1)    Busque en Google los refugios, hogares de ancianos, centros comunitarios de su localidad, y consiga las direcciones y los números de teléfono.

2)    Invite a uno o dos miembros para que visite esos lugares con usted. Preséntese (su nombre, no su cargo). A nadie le importa su cargo en la iglesia; quieren saber si usted está dispuesto a ayudar.

3)    Dígales qué días está disponible para ayudar. La mayoría de las veces, tendrán un espacio para que usted colabore. Revise su cronograma, para que así pueda invitar a otros miembros para que colaboren en diferente horario durante la semana.

4)    Cuando le toque colaborar, llegue quince minutos antes del comienzo.

5)    Comparta con sus miembros de iglesia lo que está haciendo y motive a los demás para que sigan su iniciativa. Tome fotografías y promuévalo en los medios sociales.

He estado de pastor de una nueva iglesia en los últimos cuatro meses, y he estado siguiendo esos pasos en la iglesia de Ellicott City. Invité a Thomas Francis, un miembro de iglesia jubilado para que me acompañara y en solo unas horas contactamos a más de ocho organizaciones. Todos, sin excepción, aceptaron con alegría nuestra colaboración como voluntarios para servir a la comunidad con ellos.  

Decidimos unirnos a una de las organizaciones que todos los días alimenta a personas sin hogar. Se llama Manna House INC en Baltimore, Maryland. Ayudamos allí una vez por semana, colaborando para alimentar a más de doscientas personas. Otros miembros de iglesia han estado acompañando a Tom y a mí, y en las próximas semanas, también pondremos a esa organización en contacto con los Clubes de Aventureros y Conquistadores. El “fuego” se está comenzando a esparcir.

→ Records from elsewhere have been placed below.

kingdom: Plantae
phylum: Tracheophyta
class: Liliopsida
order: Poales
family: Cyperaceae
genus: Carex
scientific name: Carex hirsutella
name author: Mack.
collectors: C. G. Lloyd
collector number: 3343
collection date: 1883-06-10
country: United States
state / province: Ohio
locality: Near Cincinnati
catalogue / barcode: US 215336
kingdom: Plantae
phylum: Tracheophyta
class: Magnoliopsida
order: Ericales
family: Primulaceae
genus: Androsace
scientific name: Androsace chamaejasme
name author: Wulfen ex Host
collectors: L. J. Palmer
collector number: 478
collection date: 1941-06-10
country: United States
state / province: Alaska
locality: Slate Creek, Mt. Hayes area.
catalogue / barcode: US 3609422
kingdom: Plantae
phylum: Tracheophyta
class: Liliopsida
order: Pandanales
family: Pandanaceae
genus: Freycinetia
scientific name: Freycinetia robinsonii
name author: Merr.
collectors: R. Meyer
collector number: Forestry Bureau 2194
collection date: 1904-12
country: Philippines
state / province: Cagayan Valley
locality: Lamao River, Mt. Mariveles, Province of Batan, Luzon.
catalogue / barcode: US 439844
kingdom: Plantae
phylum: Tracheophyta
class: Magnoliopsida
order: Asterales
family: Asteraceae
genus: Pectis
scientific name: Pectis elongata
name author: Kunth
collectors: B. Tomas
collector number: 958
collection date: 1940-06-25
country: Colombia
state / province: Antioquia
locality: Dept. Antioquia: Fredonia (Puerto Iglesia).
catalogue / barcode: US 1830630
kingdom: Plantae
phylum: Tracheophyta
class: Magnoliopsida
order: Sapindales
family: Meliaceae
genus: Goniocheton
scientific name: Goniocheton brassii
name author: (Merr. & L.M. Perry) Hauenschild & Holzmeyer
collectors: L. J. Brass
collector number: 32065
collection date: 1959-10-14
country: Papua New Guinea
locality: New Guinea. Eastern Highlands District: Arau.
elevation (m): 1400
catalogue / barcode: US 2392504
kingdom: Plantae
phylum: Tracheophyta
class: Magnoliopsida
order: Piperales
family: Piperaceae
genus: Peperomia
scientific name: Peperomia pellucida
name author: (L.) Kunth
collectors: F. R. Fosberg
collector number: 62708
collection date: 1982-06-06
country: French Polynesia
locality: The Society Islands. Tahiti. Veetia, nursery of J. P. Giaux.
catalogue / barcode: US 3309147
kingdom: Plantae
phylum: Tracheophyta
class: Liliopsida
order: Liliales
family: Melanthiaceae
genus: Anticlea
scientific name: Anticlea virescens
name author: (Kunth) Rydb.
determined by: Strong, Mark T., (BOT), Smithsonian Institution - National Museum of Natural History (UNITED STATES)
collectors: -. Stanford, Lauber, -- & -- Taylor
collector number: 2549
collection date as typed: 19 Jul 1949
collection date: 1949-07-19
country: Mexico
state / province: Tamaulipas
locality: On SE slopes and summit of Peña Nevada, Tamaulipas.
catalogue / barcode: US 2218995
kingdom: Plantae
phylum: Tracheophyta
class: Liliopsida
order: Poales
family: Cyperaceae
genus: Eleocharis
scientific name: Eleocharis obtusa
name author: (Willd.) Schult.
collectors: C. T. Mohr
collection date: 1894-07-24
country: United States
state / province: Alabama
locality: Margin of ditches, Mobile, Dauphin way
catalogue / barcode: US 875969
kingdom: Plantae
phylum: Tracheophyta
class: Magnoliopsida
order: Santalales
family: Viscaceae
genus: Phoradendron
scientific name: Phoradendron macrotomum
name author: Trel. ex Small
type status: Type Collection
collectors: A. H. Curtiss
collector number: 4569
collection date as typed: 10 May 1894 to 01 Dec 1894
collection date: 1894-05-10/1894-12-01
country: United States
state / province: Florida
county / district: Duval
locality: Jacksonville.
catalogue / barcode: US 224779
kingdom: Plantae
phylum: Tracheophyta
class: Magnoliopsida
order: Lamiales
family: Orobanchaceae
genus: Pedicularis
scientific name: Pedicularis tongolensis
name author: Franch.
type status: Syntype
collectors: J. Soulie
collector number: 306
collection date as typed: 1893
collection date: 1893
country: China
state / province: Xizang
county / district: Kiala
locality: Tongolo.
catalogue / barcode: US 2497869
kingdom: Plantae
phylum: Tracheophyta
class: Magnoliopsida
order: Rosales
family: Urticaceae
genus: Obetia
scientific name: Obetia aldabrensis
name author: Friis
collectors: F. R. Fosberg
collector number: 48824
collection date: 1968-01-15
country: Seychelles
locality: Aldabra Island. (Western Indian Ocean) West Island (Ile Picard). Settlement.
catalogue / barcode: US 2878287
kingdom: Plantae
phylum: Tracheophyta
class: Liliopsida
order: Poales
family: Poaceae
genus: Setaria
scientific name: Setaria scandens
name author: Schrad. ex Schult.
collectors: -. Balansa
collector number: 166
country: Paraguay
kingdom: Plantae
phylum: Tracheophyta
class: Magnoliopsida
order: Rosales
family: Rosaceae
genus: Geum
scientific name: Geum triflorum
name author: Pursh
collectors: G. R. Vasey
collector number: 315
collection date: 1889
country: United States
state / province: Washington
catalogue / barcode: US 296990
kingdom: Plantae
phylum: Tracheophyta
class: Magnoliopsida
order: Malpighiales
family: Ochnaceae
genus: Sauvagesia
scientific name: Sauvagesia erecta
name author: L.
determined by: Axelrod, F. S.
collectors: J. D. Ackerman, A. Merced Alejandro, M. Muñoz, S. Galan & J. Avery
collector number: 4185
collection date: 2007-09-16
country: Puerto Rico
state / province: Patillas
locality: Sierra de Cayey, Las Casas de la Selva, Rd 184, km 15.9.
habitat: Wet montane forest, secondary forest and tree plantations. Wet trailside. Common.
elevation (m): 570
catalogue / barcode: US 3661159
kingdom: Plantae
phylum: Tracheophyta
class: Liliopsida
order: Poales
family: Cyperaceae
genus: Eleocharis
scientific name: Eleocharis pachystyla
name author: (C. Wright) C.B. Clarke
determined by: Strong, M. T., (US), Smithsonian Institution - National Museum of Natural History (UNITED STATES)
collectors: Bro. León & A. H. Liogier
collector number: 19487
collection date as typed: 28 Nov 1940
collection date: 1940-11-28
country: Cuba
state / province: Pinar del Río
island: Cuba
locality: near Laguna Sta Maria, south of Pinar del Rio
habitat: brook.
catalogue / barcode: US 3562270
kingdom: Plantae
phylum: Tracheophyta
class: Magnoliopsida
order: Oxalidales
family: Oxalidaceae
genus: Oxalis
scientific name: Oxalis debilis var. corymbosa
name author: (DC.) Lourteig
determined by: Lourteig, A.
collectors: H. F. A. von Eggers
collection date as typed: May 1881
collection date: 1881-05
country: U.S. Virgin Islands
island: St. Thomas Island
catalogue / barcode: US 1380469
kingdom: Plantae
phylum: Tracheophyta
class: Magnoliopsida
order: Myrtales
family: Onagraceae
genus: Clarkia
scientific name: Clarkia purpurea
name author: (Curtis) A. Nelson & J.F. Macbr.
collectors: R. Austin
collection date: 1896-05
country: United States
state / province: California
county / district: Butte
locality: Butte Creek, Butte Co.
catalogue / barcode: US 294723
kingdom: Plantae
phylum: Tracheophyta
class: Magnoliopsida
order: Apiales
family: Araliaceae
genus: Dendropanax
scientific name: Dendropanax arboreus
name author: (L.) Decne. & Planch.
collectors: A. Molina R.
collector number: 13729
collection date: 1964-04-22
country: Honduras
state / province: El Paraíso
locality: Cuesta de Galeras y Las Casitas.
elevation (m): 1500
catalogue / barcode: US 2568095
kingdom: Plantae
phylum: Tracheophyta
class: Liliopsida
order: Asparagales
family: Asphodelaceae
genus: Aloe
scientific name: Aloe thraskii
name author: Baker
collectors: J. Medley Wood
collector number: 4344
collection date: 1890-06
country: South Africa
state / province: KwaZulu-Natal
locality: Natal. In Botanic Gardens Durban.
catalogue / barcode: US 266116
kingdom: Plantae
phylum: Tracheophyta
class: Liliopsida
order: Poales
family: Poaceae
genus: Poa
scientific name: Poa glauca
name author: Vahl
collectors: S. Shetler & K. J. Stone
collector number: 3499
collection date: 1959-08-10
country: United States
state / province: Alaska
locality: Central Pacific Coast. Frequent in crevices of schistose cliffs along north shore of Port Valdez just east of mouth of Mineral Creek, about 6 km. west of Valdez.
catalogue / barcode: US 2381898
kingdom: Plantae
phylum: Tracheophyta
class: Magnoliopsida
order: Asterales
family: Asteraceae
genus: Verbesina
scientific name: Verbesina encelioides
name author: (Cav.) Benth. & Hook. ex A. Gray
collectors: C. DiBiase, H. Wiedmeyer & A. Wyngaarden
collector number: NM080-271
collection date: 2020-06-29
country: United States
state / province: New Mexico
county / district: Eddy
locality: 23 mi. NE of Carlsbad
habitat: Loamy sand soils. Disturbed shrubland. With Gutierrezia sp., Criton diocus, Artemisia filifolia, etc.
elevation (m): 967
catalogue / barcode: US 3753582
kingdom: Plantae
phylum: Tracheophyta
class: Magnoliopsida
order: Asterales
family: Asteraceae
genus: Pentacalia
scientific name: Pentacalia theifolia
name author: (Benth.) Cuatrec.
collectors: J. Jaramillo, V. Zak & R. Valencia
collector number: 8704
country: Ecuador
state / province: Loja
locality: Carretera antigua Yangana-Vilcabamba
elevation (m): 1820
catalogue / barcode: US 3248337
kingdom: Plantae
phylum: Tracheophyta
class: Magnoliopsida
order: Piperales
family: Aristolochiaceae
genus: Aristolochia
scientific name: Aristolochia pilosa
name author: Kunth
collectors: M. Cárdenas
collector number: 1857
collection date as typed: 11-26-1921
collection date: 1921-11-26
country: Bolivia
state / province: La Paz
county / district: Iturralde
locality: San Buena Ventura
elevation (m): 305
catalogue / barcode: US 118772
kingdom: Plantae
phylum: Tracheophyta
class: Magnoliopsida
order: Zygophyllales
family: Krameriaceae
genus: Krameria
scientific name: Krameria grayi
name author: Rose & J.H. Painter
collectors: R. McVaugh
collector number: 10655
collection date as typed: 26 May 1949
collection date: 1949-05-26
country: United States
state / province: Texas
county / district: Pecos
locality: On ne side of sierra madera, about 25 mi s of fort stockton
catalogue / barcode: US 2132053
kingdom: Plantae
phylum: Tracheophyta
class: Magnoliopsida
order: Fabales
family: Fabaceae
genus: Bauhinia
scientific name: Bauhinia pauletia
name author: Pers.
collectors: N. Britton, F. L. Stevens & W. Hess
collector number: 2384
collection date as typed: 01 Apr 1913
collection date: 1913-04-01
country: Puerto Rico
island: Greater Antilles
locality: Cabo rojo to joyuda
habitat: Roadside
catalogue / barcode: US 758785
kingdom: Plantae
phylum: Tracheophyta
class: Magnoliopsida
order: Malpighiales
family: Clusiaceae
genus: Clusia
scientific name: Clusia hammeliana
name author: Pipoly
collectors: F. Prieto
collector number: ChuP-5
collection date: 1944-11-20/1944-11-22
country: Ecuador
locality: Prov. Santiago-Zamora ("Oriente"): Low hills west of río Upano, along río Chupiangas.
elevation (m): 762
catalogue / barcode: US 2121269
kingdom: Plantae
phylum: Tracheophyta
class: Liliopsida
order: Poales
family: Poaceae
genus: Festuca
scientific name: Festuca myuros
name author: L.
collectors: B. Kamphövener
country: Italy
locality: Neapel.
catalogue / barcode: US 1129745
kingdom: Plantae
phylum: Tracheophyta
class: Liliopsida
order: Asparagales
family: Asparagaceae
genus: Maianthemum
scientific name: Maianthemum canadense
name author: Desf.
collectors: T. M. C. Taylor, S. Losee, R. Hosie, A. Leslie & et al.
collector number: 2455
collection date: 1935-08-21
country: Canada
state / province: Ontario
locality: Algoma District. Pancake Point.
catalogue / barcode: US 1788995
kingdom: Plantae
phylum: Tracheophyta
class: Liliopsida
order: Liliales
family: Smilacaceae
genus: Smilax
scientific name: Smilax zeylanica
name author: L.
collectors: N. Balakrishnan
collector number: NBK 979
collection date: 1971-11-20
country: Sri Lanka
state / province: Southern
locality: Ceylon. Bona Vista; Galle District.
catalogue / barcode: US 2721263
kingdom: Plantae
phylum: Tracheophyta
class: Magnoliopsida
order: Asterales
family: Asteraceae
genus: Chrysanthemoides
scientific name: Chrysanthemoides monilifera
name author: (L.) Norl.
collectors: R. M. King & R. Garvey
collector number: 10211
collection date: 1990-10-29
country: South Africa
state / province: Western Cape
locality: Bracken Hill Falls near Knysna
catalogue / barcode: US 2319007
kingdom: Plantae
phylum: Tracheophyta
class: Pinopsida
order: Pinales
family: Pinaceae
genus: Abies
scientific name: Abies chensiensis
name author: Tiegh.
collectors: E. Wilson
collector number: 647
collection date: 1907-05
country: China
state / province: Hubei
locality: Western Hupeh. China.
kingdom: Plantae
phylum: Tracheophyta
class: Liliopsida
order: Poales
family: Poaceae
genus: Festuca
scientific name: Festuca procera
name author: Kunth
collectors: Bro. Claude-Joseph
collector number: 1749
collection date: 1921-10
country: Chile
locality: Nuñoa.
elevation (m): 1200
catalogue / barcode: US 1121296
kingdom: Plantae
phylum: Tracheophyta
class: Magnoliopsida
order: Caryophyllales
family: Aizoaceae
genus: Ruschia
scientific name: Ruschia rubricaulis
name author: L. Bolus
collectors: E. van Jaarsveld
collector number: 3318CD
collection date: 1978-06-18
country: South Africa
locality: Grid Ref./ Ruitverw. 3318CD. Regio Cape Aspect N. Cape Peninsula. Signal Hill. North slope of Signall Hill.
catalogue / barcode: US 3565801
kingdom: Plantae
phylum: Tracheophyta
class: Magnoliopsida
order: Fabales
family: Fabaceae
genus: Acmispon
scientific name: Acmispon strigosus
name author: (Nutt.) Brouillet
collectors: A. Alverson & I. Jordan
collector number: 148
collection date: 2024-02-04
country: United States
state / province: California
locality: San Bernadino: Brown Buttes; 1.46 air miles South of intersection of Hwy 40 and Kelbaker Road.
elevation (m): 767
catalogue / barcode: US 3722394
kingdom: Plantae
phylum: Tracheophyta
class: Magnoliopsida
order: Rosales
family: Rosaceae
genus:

Si usted no quiere unirse a una organización sino más bien prefiere hacer algo diferente, entre al sitio: www.compassionmovement.com, donde podrá hallar ideas y proyectos que implementar en su iglesia local de manera creativa. ¡Solo hágalo!

Por el pastor Paulo Macena, pastor principal de la iglesia adventista de Ellicott City, en la Asociación de Chesapeake.